#### Source material

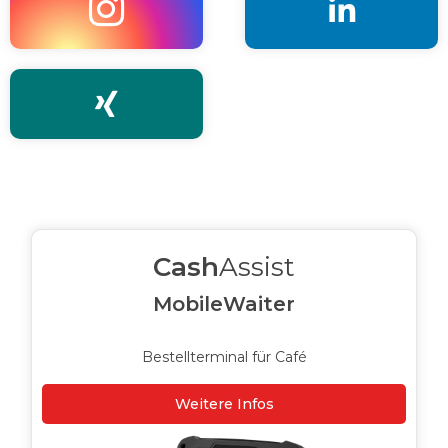



Cash
Assist
MobileWaiter
Bestellterminal für Café
Weitere Infos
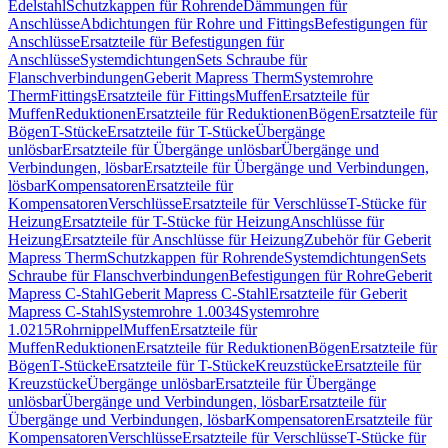
Edelstahl
Schutzkappen für Rohrende
Dämmungen für
Anschlüsse
Abdichtungen für Rohre und Fittings
Befestigungen für
Anschlüsse
Ersatzteile für Befestigungen für
Anschlüsse
Systemdichtungen
Sets Schraube für
Flanschverbindungen
Geberit Mapress Therm
Systemrohre
Therm
Fittings
Ersatzteile für Fittings
Muffen
Ersatzteile für
Muffen
Reduktionen
Ersatzteile für Reduktionen
Bögen
Ersatzteile für
Bögen
T-Stücke
Ersatzteile für T-Stücke
Übergänge
unlösbar
Ersatzteile für Übergänge unlösbar
Übergänge und
Verbindungen, lösbar
Ersatzteile für Übergänge und Verbindungen,
lösbar
Kompensatoren
Ersatzteile für
Kompensatoren
Verschlüsse
Ersatzteile für Verschlüsse
T-Stücke für
Heizung
Ersatzteile für T-Stücke für Heizung
Anschlüsse für
Heizung
Ersatzteile für Anschlüsse für Heizung
Zubehör für Geberit
Mapress Therm
Schutzkappen für Rohrende
Systemdichtungen
Sets
Schraube für Flanschverbindungen
Befestigungen für Rohre
Geberit
Mapress C-Stahl
Geberit Mapress C-Stahl
Ersatzteile für Geberit
Mapress C-Stahl
Systemrohre 1.0034
Systemrohre
1.0215
Rohrnippel
Muffen
Ersatzteile für
Muffen
Reduktionen
Ersatzteile für Reduktionen
Bögen
Ersatzteile für
Bögen
T-Stücke
Ersatzteile für T-Stücke
Kreuzstücke
Ersatzteile für
Kreuzstücke
Übergänge unlösbar
Ersatzteile für Übergänge
unlösbar
Übergänge und Verbindungen, lösbar
Ersatzteile für
Übergänge und Verbindungen, lösbar
Kompensatoren
Ersatzteile für
Kompensatoren
Verschlüsse
Ersatzteile für Verschlüsse
T-Stücke für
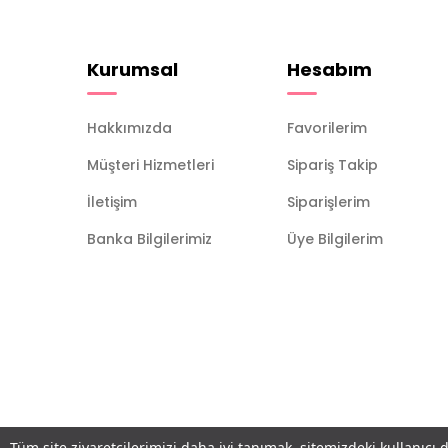
Kurumsal
Hesabım
Hakkımızda
Favorilerim
Müşteri Hizmetleri
Sipariş Takip
İletişim
Siparişlerim
Banka Bilgilerimiz
Üye Bilgilerim
Tüm site ziyaretçilerimizi daha iyi tanımak, sitemizdeki kullanıcı 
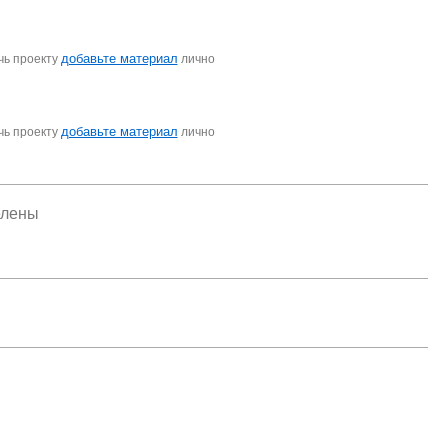
добавьте материал
чь проекту
лично
добавьте материал
чь проекту
лично
елены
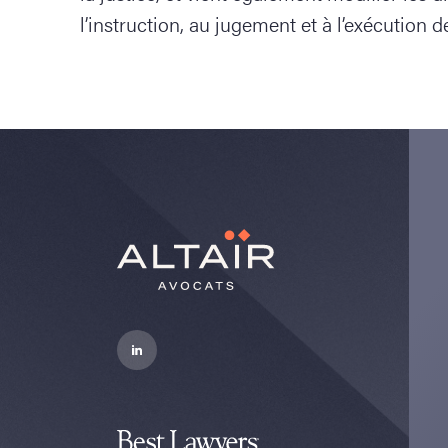
l’instruction, au jugement et à l’exécution 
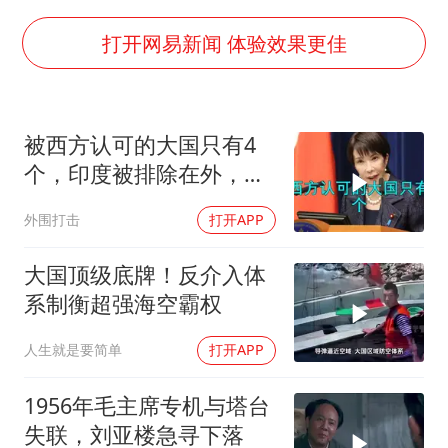
酒店花洒现排泄物住客索赔遭拒
杭州全市有序停课
打开网易新闻 体验效果更佳
36岁男演员成景区NPC后人气爆棚
全民健身事业高质量发展
被西方认可的大国只有4
台当局重金为“台独”织“皇帝新衣”
个，印度被排除在外，为
几元成本的AI广告导致千万市值蒸发
何只能算准大国？
外围打击
打开APP
老挝国会主席赛宋蓬逝世
乐享全民健身 共筑健康中国
大国顶级底牌！反介入体
系制衡超强海空霸权
人生就是要简单
打开APP
1956年毛主席专机与塔台
失联，刘亚楼急寻下落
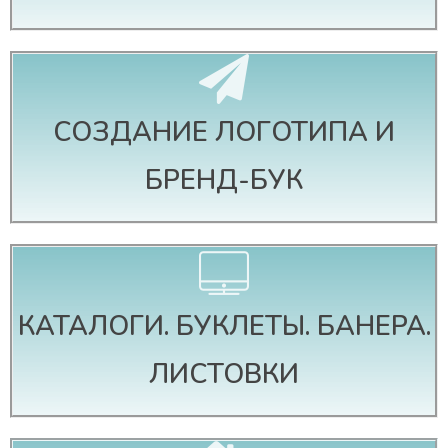
СОЗДАНИЕ ЛОГОТИПА И
БРЕНД-БУК
КАТАЛОГИ. БУКЛЕТЫ. БАНЕРА.
ЛИСТОВКИ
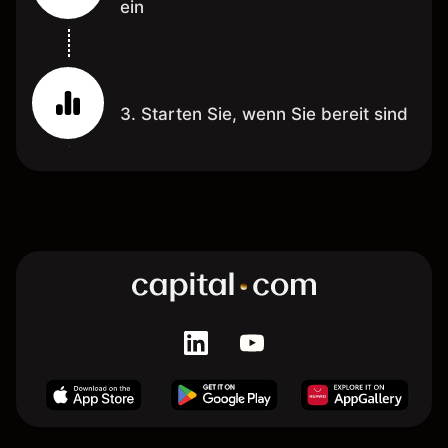
ein
3. Starten Sie, wenn Sie bereit sind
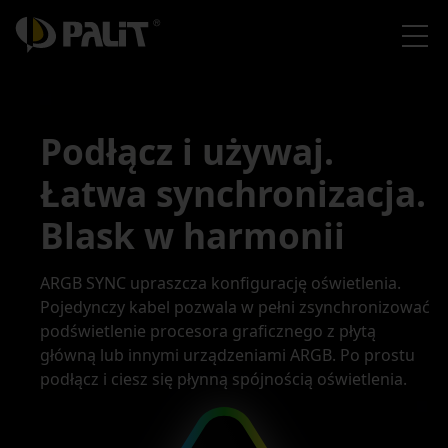
Podłącz i używaj.
Łatwa synchronizacja.
Blask w harmonii
ARGB SYNC upraszcza konfigurację oświetlenia.
Pojedynczy kabel pozwala w pełni zsynchronizować
podświetlenie procesora graficznego z płytą
główną lub innymi urządzeniami ARGB. Po prostu
podłącz i ciesz się płynną spójnością oświetlenia.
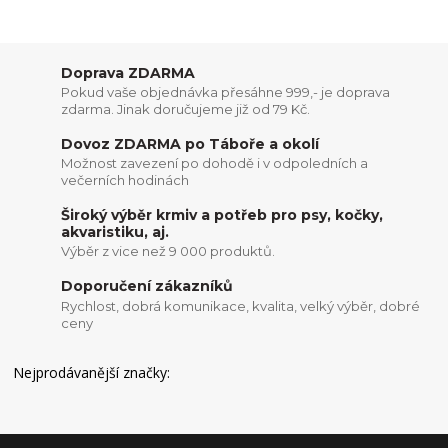
Doprava ZDARMA
Pokud vaše objednávka přesáhne 999,- je doprava
zdarma. Jinak doručujeme již od 79 Kč.
Dovoz ZDARMA po Táboře a okolí
Možnost zavezení po dohodě i v odpoledních a
večerních hodinách
Široký výběr krmiv a potřeb pro psy, kočky,
akvaristiku, aj.
Výběr z vice než 9 000 produktů.
Doporučení zákazníků
Rychlost, dobrá komunikace, kvalita, velký výběr, dobré
ceny
Nejprodávanější značky:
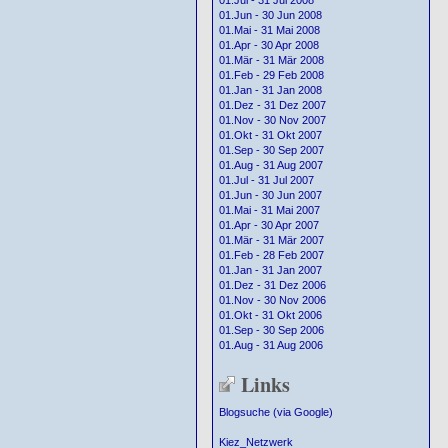
01.Jul - 31 Jul 2008
01.Jun - 30 Jun 2008
01.Mai - 31 Mai 2008
01.Apr - 30 Apr 2008
01.Mär - 31 Mär 2008
01.Feb - 29 Feb 2008
01.Jan - 31 Jan 2008
01.Dez - 31 Dez 2007
01.Nov - 30 Nov 2007
01.Okt - 31 Okt 2007
01.Sep - 30 Sep 2007
01.Aug - 31 Aug 2007
01.Jul - 31 Jul 2007
01.Jun - 30 Jun 2007
01.Mai - 31 Mai 2007
01.Apr - 30 Apr 2007
01.Mär - 31 Mär 2007
01.Feb - 28 Feb 2007
01.Jan - 31 Jan 2007
01.Dez - 31 Dez 2006
01.Nov - 30 Nov 2006
01.Okt - 31 Okt 2006
01.Sep - 30 Sep 2006
01.Aug - 31 Aug 2006
Links
Blogsuche (via Google)
Kiez_Netzwerk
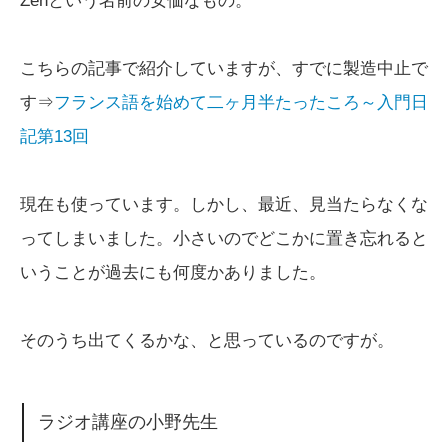
Zenという名前の安価なもの。
こちらの記事で紹介していますが、すでに製造中止で
す⇒
フランス語を始めて二ヶ月半たったころ～入門日
記第13回
現在も使っています。しかし、最近、見当たらなくな
ってしまいました。小さいのでどこかに置き忘れると
いうことが過去にも何度かありました。
そのうち出てくるかな、と思っているのですが。
ラジオ講座の小野先生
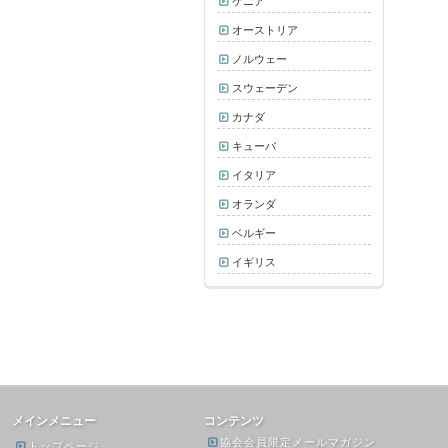
ケニア
オーストリア
ノルウェー
スウェーデン
カナダ
キューバ
イタリア
オランダ
ベルギー
イギリス
メインメニュー
コンテンツ
協会会員限定メールマガジン
トップページ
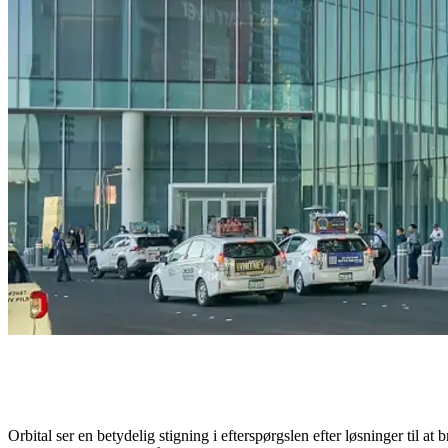
Orbital ser en betydelig stigning i efterspørgslen efter løsninger ti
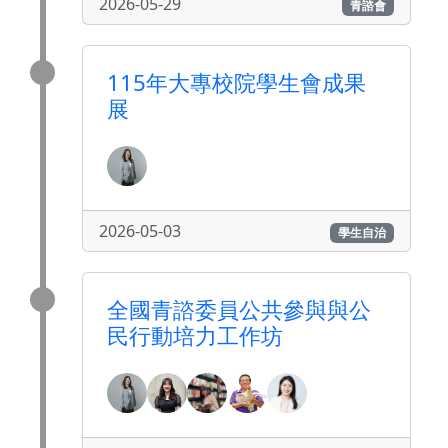
2026-05-29
青諮會
115年大專校院學生會成果
展
2026-05-03
學生自治
全國青諮委員公共參與與公
民行動培力工作坊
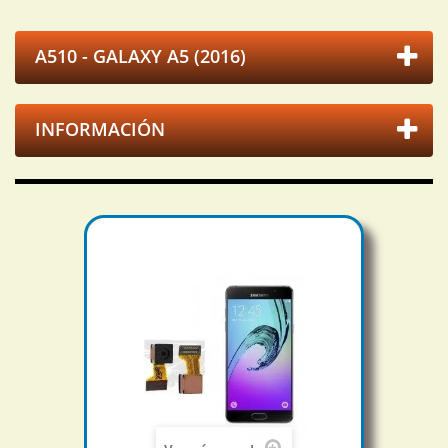
A510 - GALAXY A5 (2016)
INFORMACIÓN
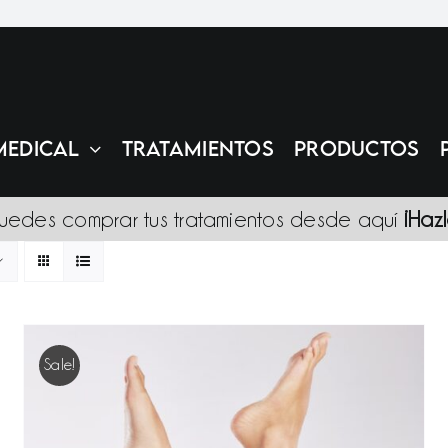
MEDICAL
TRATAMIENTOS
PRODUCTOS
uedes comprar tus tratamientos desde aquí
¡Haz
Sale!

########

● **Job**
Pictures stay out, but every other part of the entries must be repeated exactly.

● **Response to the exercise**



Cash
Assist
MobileWaiter
Bestellterminal für Café
Weitere Infos
Edelstahl
Schutzkappen für Rohrende
Dämmungen für
Anschlüsse
Abdichtungen für Rohre und Fittings
Befestigungen für
Anschlüsse
Ersatzteile für Befestigungen für
Anschlüsse
Systemdichtungen
Sets Schraube für
Flanschverbindungen
Geberit Mapress Therm
Systemrohre
Therm
Fittings
Ersatzteile für Fittings
Muffen
Ersatzteile für
Muffen
Reduktionen
Ersatzteile für Reduktionen
Bögen
Ersatzteile für
Bögen
T-Stücke
Ersatzteile für T-Stücke
Übergänge
unlösbar
Ersatzteile für Übergänge unlösbar
Übergänge und
Verbindungen, lösbar
Ersatzteile für Übergänge und Verbindungen,
lösbar
Kompensatoren
Ersatzteile für
Kompensatoren
Verschlüsse
Ersatzteile für Verschlüsse
T-Stücke für
Heizung
Ersatzteile für T-Stücke für Heizung
Anschlüsse für
Heizung
Ersatzteile für Anschlüsse für Heizung
Zubehör für Geberit
Mapress Therm
Schutzkappen für Rohrende
Systemdichtungen
Sets
Schraube für Flanschverbindungen
Befestigungen für Rohre
Geberit
Mapress C-Stahl
Geberit Mapress C-Stahl
Ersatzteile für Geberit
Mapress C-Stahl
Systemrohre 1.0034
Systemrohre
1.0215
Rohrnippel
Muffen
Ersatzteile für
Muffen
Reduktionen
Ersatzteile für Reduktionen
Bögen
Ersatzteile für
Bögen
T-Stücke
Ersatzteile für T-Stücke
Kreuzstücke
Ersatzteile für
Kreuzstücke
Übergänge unlösbar
Ersatzteile für Übergänge
unlösbar
Übergänge und Verbindungen, lösbar
Ersatzteile für
Übergänge und Verbindungen, lösbar
Kompensatoren
Ersatzteile für
Kompensatoren
Verschlüsse
Ersatzteile für Verschlüsse
T-Stücke für
Kurumsal
Hesabım
Hakkımızda
Favorilerim
Müşteri Hizmetleri
Sipariş Takip
İletişim
Siparişlerim
Banka Bilgilerimiz
Üye Bilgilerim
Tüm site ziyaretçilerimizi daha iyi tanımak, sitemizdeki kullanıcı 
добавьте материал
чь проекту
лично
добавьте материал
чь проекту
лично
елены
l’instruction, au jugement et à l’exécution 
酒店花洒现排泄物住客索赔遭拒
杭州全市有序停课
打开网易新闻 体验效果更佳
36岁男演员成景区NPC后人气爆棚
全民健身事业高质量发展
被西方认可的大国只有4
台当局重金为“台独”织“皇帝新衣”
个，印度被排除在外，为
几元成本的AI广告导致千万市值蒸发
何只能算准大国？
外围打击
打开APP
老挝国会主席赛宋蓬逝世
乐享全民健身 共筑健康中国
大国顶级底牌！反介入体
系制衡超强海空霸权
人生就是要简单
打开APP
1956年毛主席专机与塔台
失联，刘亚楼急寻下落
СОЗДАНИЕ ЛОГОТИПА И
БРЕНД-БУК
КАТАЛОГИ. БУКЛЕТЫ. БАНЕРА.
ЛИСТОВКИ
ein
3. Starten Sie, wenn Sie bereit sind
Podłącz i używaj.
Łatwa synchronizacja.
Blask w harmonii
ARGB SYNC upraszcza konfigurację oświetlenia.
Pojedynczy kabel pozwala w pełni zsynchronizować
podświetlenie procesora graficznego z płytą
główną lub innymi urządzeniami ARGB. Po prostu
podłącz i ciesz się płynną spójnością oświetlenia.
Doprava ZDARMA
Pokud vaše objednávka přesáhne 999,- je doprava
zdarma. Jinak doručujeme již od 79 Kč.
Dovoz ZDARMA po Táboře a okolí
Možnost zavezení po dohodě i v odpoledních a
večerních hodinách
Široký výběr krmiv a potřeb pro psy, kočky,
akvaristiku, aj.
Výběr z vice než 9 000 produktů.
Doporučení zákazníků
Rychlost, dobrá komunikace, kvalita, velký výběr, dobré
ceny
Nejprodávanější značky:
01.Jul - 31 Jul 2008
01.Jun - 30 Jun 2008
01.Mai - 31 Mai 2008
01.Apr - 30 Apr 2008
01.Mär - 31 Mär 2008
01.Feb - 29 Feb 2008
01.Jan - 31 Jan 2008
01.Dez - 31 Dez 2007
01.Nov - 30 Nov 2007
01.Okt - 31 Okt 2007
01.Sep - 30 Sep 2007
01.Aug - 31 Aug 2007
01.Jul - 31 Jul 2007
01.Jun - 30 Jun 2007
01.Mai - 31 Mai 2007
01.Apr - 30 Apr 2007
01.Mär - 31 Mär 2007
01.Feb - 28 Feb 2007
01.Jan - 31 Jan 2007
01.Dez - 31 Dez 2006
01.Nov - 30 Nov 2006
01.Okt - 31 Okt 2006
01.Sep - 30 Sep 2006
01.Aug - 31 Aug 2006
Links
Blogsuche (via Google)
Kiez_Netzwerk
Zenという名前の安価なもの。
こちらの記事で紹介していますが、すでに製造中止で
す⇒
フランス語を始めて二ヶ月半たったころ～入門日
記第13回
現在も使っています。しかし、最近、見当たらなくな
ってしまいました。小さいのでどこかに置き忘れると
いうことが過去にも何度かありました。
そのうち出てくるかな、と思っているのですが。
ラジオ講座の小野先生
ケニア
オーストリア
ノルウェー
スウェーデン
カナダ
キューバ
イタリア
オランダ
ベルギー
イギリス
メインメニュー
コンテンツ
協会会員限定メールマガジン
トップページ
Orbital ser en betydelig stigning i efterspørgslen efter løsninger ti
2026-05-29
青諮會
115年大專校院學生會成果
展
2026-05-03
學生自治
全國青諮委員公共參與與公
民行動培力工作坊
A510 - GALAXY A5 (2016)
INFORMACIÓN
MEDICAL
TRATAMIENTOS
PRODUCTOS
uedes comprar tus tratamientos desde aquí
¡Haz
Sale!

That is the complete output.